> TASK DESCRIPTION
List each line of the rows below that contains the string "Superficie", copying each line in full. The match is case-sensitive.

> EXTRACTED DATA
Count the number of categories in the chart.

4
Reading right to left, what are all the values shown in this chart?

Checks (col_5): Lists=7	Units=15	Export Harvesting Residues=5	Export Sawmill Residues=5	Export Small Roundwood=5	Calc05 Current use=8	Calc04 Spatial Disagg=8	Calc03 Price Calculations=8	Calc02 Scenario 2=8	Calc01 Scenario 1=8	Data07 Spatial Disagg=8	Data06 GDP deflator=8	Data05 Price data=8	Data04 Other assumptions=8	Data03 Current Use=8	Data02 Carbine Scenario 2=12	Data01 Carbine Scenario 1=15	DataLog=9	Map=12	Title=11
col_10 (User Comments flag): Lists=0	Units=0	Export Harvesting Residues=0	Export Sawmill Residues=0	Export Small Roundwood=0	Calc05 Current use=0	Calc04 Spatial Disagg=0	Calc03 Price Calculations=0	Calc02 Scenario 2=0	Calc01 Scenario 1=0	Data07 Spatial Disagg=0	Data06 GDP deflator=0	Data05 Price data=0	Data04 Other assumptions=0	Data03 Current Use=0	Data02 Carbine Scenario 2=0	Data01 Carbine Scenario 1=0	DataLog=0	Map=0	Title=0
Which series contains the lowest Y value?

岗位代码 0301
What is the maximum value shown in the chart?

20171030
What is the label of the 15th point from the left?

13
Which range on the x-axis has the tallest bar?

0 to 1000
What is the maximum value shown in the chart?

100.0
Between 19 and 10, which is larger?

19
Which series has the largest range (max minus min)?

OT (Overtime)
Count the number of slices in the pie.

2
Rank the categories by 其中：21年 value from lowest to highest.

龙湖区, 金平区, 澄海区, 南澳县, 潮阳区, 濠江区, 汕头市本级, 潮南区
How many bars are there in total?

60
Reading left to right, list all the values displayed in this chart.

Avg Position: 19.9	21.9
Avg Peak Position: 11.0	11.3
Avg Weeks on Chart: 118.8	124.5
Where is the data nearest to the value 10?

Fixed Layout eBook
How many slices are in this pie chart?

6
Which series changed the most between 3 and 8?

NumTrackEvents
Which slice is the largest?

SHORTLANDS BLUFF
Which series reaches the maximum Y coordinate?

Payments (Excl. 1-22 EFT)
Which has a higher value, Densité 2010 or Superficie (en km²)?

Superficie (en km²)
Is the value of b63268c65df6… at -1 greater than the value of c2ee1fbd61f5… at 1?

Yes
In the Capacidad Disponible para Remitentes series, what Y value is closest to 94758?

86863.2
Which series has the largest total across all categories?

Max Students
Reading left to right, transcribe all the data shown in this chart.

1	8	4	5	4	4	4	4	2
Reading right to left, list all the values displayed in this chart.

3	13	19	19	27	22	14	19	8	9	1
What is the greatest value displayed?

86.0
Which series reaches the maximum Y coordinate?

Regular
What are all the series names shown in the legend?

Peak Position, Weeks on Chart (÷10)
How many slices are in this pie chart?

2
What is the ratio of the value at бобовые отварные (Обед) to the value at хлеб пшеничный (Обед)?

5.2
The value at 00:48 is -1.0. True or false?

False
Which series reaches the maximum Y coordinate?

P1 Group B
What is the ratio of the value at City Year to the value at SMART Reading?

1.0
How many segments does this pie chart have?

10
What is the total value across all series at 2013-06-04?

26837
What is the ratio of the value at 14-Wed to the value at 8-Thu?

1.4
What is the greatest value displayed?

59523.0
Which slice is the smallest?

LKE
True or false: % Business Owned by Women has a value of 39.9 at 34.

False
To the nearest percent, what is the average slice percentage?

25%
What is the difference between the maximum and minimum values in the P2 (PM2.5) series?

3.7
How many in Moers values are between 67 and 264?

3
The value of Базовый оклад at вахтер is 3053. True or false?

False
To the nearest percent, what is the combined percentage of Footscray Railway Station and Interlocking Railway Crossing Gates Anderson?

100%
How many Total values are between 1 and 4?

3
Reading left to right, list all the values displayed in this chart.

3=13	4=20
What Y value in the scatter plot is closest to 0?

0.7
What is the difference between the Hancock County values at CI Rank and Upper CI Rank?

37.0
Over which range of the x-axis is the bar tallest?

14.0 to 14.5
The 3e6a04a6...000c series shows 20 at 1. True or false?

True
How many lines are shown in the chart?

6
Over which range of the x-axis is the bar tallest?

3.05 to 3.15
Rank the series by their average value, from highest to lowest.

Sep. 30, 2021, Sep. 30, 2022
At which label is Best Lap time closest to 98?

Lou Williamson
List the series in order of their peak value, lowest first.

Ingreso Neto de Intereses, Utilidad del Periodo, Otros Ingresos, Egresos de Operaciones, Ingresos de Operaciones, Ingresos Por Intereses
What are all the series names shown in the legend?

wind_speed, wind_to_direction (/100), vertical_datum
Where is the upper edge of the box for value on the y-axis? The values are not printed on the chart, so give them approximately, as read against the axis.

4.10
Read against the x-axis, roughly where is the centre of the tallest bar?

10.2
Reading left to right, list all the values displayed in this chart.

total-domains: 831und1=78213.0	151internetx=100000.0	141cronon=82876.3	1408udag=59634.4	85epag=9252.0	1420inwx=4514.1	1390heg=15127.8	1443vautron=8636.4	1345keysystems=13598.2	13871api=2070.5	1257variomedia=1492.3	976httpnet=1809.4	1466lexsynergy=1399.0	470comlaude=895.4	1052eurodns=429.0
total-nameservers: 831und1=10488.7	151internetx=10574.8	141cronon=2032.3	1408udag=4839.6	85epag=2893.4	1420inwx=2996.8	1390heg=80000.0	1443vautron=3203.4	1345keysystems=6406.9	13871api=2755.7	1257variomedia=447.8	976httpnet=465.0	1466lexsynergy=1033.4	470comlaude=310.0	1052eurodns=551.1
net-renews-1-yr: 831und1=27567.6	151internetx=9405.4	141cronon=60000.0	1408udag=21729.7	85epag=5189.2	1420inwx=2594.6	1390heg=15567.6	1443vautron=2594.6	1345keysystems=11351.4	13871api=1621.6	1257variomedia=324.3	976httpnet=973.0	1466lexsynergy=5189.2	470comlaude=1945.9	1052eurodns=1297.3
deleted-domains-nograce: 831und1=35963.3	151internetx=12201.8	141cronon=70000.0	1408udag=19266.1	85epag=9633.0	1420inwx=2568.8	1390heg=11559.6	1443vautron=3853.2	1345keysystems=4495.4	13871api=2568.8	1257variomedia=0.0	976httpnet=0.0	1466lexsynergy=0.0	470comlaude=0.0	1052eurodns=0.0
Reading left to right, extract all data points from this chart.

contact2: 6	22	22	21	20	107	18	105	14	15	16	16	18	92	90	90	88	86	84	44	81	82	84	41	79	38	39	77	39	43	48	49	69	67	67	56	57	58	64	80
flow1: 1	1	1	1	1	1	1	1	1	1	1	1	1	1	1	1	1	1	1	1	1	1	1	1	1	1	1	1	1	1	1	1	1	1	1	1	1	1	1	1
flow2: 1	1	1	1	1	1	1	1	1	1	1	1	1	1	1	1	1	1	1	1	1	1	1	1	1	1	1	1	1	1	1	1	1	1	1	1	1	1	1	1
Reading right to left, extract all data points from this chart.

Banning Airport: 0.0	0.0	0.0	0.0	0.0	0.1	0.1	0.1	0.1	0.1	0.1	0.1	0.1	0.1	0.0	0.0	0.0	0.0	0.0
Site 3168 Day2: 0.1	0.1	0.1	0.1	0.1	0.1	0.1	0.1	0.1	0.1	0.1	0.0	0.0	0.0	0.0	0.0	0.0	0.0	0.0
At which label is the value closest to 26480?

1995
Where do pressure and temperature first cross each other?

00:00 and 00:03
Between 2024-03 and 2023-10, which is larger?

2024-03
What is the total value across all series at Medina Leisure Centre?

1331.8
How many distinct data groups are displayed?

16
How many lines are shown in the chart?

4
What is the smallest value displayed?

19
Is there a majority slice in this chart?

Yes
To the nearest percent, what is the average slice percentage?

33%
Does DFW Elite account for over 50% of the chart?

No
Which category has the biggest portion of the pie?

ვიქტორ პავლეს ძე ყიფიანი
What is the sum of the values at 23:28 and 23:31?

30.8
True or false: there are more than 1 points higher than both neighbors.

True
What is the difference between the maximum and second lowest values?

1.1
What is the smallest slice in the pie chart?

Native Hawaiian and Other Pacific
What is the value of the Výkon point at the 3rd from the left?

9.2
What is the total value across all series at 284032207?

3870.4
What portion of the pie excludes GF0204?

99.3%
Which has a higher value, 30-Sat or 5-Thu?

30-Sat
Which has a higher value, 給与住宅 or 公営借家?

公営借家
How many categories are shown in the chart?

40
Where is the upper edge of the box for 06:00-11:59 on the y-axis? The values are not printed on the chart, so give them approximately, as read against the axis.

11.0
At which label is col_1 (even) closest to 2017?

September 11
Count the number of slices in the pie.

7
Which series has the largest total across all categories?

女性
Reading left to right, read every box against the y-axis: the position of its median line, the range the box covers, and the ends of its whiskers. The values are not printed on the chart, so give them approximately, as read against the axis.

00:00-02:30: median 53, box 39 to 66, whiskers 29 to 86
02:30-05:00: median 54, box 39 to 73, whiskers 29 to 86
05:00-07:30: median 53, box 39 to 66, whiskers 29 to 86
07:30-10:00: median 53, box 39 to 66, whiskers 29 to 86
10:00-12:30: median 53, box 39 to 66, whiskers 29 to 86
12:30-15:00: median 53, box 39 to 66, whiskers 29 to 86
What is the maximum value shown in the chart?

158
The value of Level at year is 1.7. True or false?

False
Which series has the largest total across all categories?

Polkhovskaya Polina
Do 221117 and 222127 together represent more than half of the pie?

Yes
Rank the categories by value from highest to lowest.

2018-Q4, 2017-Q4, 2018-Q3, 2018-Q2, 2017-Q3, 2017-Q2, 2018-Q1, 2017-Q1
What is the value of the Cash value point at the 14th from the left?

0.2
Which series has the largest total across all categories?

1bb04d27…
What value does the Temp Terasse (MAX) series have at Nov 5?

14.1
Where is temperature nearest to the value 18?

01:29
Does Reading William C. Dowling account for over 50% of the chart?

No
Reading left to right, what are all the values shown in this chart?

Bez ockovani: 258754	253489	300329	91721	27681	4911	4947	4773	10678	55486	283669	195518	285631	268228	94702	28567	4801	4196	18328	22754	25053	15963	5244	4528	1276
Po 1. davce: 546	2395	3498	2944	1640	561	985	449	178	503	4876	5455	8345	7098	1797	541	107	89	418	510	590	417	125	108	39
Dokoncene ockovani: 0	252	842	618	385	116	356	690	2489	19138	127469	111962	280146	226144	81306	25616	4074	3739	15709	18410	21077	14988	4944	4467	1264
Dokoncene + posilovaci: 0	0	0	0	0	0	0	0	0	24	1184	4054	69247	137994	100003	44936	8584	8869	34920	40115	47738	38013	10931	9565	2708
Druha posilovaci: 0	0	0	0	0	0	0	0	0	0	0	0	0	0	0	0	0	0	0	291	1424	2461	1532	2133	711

> RESULT FOR THIS EXERCISE
Which has a higher value, Densité 2010 or Superficie (en km²)?
Superficie (en km²)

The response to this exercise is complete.